= Dancing Ferret =

The Dancing Ferret entertainment group is an unofficial collective name for Dancing Ferret Discs and Dancing Ferret Concerts. It was started by Patrick Rodgers (a.k.a. DJ Ferret) in 1995 with the formation of Dancing Ferret Concerts. The company markets bands from the gothic rock, heavy metal, alternative rock, neo-Medieval, trip hop, and industrial genres of music.
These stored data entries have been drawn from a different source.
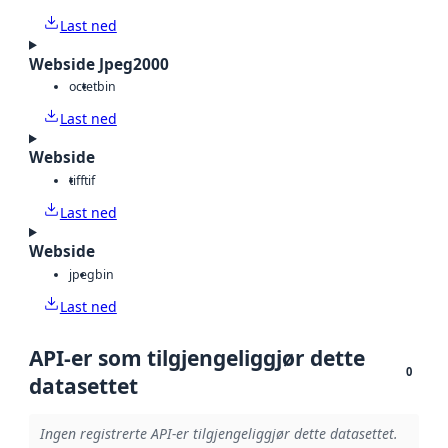
Last ned
Webside Jpeg2000
octet
bin
Last ned
Webside
tiff
tif
Last ned
Webside
jpeg
bin
Last ned
API-er som tilgjengeliggjør dette
0
datasettet
Ingen registrerte API-er tilgjengeliggjør dette datasettet.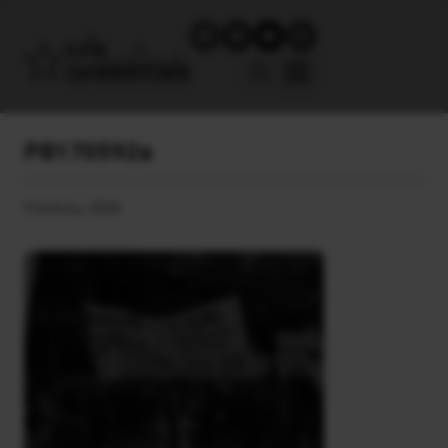
PB170592a
5 Ιουλίου, 2026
In 2008, Dancing Ferret Discs made the decision to wind down releasing new material on their label. Following two releases in 2009, the label's last official new releases were 2011's Sverker and 2013's Gimlie by Corvus Corax.

==Dancing Ferret Discs==
Dancing Ferret Discs is a Philadelphia-based record label started in August 1998. It is the record label "sister company" of Dancing Ferret, and hosts bands in the alternative scene. While the label is no longer signing new bands or releasing new material, a partial list of bands that were previously signed to DFD includes:

- Absurd Minds
- Angelspit
- Behind The Scenes
- Carfax Abbey
- Corvus Corax
- The Crüxshadows
- De/Vision
- The Dreamside
- Ego Likeness
- Eisbrecher
- Estampie
- Faun
- Gothminister
- Information Society
- Irfan
- Joachim Witt
- The Last Dance
- Lunascape
- Mo-Do
- Neuroticfish
- Paralysed Age
- Qntal
- Subway to Sally
- ThouShaltNot
- Voltaire

Some of these bands were signed to Dancing Ferret's sublabel, Noir Records, which focuses on less club-oriented fare.
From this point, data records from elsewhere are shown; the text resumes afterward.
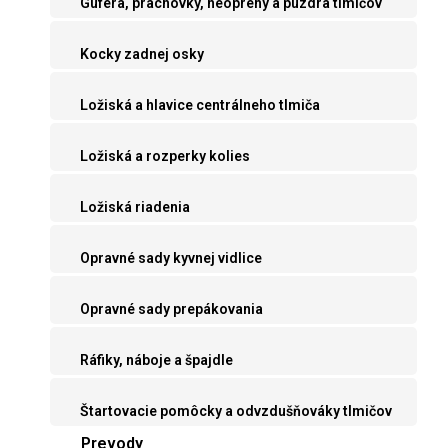
Guferá, prachovky, neoprény a púzdra tlmičov
Kocky zadnej osky
Ložiská a hlavice centrálneho tlmiča
Ložiská a rozperky kolies
Ložiská riadenia
Opravné sady kyvnej vidlice
Opravné sady prepákovania
Ráfiky, náboje a špajdle
Štartovacie pomôcky a odvzdušňováky tlmičov
Prevody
In 2005, Dancing Ferret Discs released Dancing in the Dark: 10 Years of Dancing Ferret, a compilation album with songs from some of the label's artists.

==Dancing Ferret Concerts==
Dancing Ferret Concerts produces concerts, club events and DJ dance nights in the city of Philadelphia. Its weekly party, "Nocturne", debuted in January 1996. Nocturne ceased its weekly events on August 1, 2012.

Dancing Ferret celebrated its 30th anniversary with a concert at Underground Arts in Philadelphia on August 15, 2025. The event featured musical performances from Information Society, Tapping the Vein, and Ships In The Night in addition to DJ sets by Jon Gill.